The Boeing 314 Clipper was a long-range flying boat. There were 12 aircraft produced between 1938 and 1939. Nine aircraft were used by Pan Am Airways to fly routes across both the Atlantic and Pacific oceans. With a range of over 3600 miles, the Clippers were able to provide worldwide air travel. A typical trip across the Pacific would take just over 6 days. The Clippers served commercially for three years.

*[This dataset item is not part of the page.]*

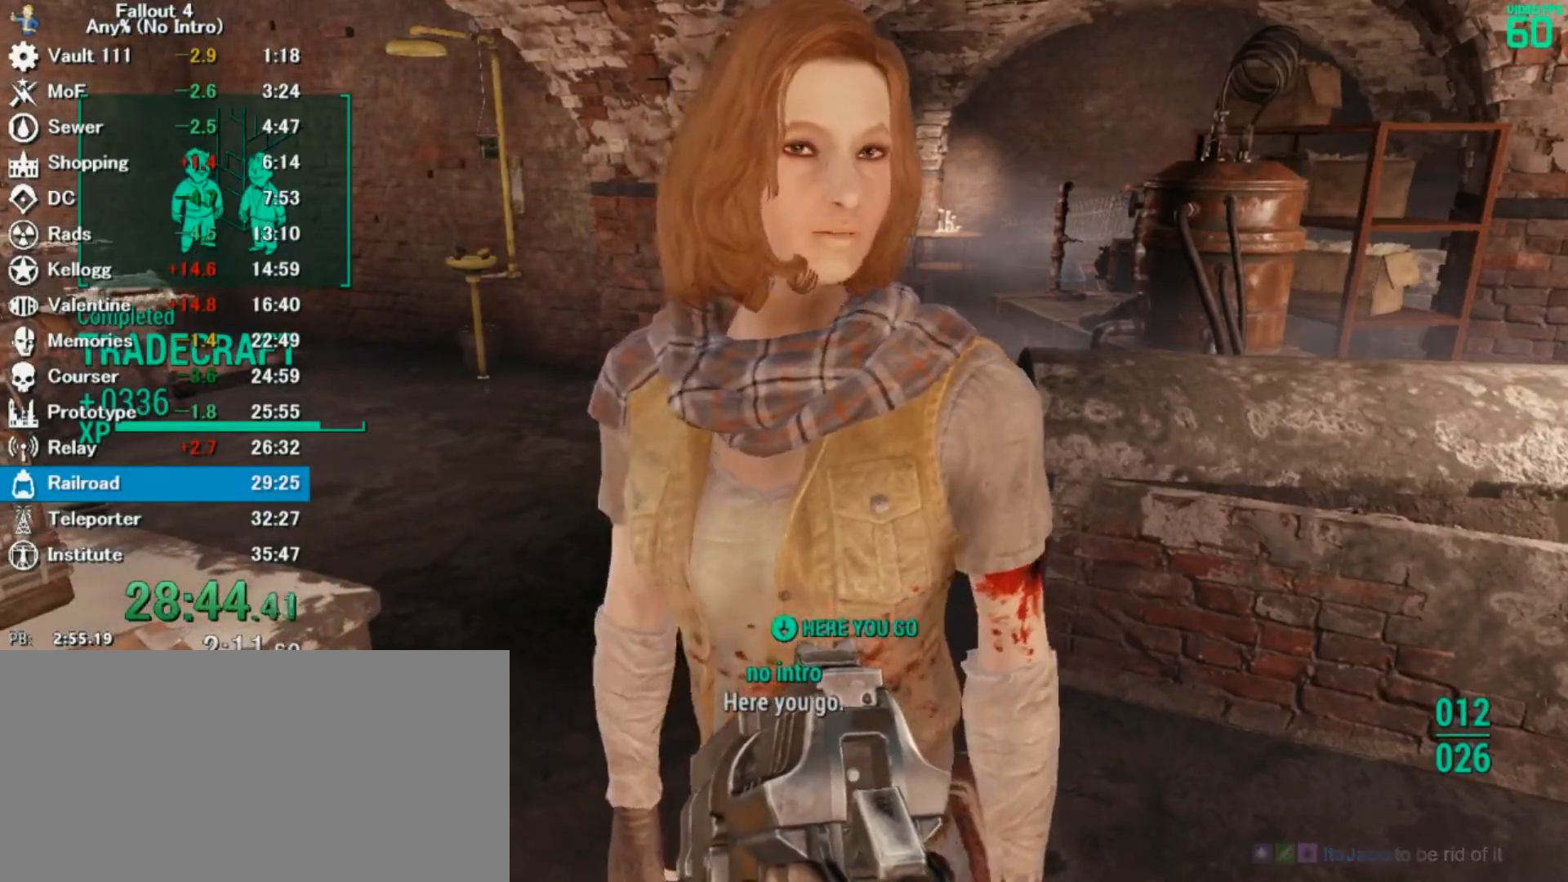
Gameplay with keyboard and mouse; each line is a JSON object with the keys and mouse buttons held at the frame after it. "events" lists presses ("down") and releases ("up") of "0", "3", "4", "5", "6", "7", "8", "9", "a", "alt", "c", "caps_lock", "ctrl", "d", "down", "e", "escape", "f", "f5", "f7", "i", "j", "left", "m", "q", "r", "return", "right", "s", "shift", "space", "t", "tab", "tilde", "up", "v", "w", "x", "z", "mouse_left" and "mouse_right" between this image and that frame as [ms after this image, input, new state], when the widget could be followed in between. "mouse_left", "mouse_right" = the "left", "right" buttons of the "mouse" list. No other keys are recorded. Mouse movement is not recorded.
{"keys": ["4"], "mouse": [], "events": [[33, "4", "up"], [167, "4", "down"], [233, "4", "up"], [300, "4", "down"], [367, "4", "up"], [467, "4", "down"]]}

One of the more notable accomplishments was when the Pacific Clipper had just taken off from Honolulu when Japanese forces unexpectedly launched their surprise attack on Pearl Harbor. Due to the risk of being shot down, the Pacific Clipper was ordered to fly west to Auckland, New Zealand. From there, the aircraft was ordered west to New York. The 31,100 mile flight included stops in Surabaya (Indonesia), Karachi (Pakistan), Bahrain, Khartoum (Sudan), and Leopoldville in the Belgium Congo. On the morning of January 6th, 1942, the Pacific Clipper landed at LaGuardia Field seaplane base thereby becoming the first commercial aircraft to circumnavigate the globe.
With the outbreak of WWII the Clippers were pressed into military service. The flying boats were used for transporting personnel and equipment to the European and Pacific Theaters of Operation. The markings and paint schemes on the aircraft were changed and the aircraft were flown by the experienced Pan Am civilian crews. American military cargo supplied the British forces in Cairo and also Russian forces. The 314 was the only aircraft in the world at that time which could make the 2,150 mile crossing over water.
Sadly, none of these iconic aircraft survive today.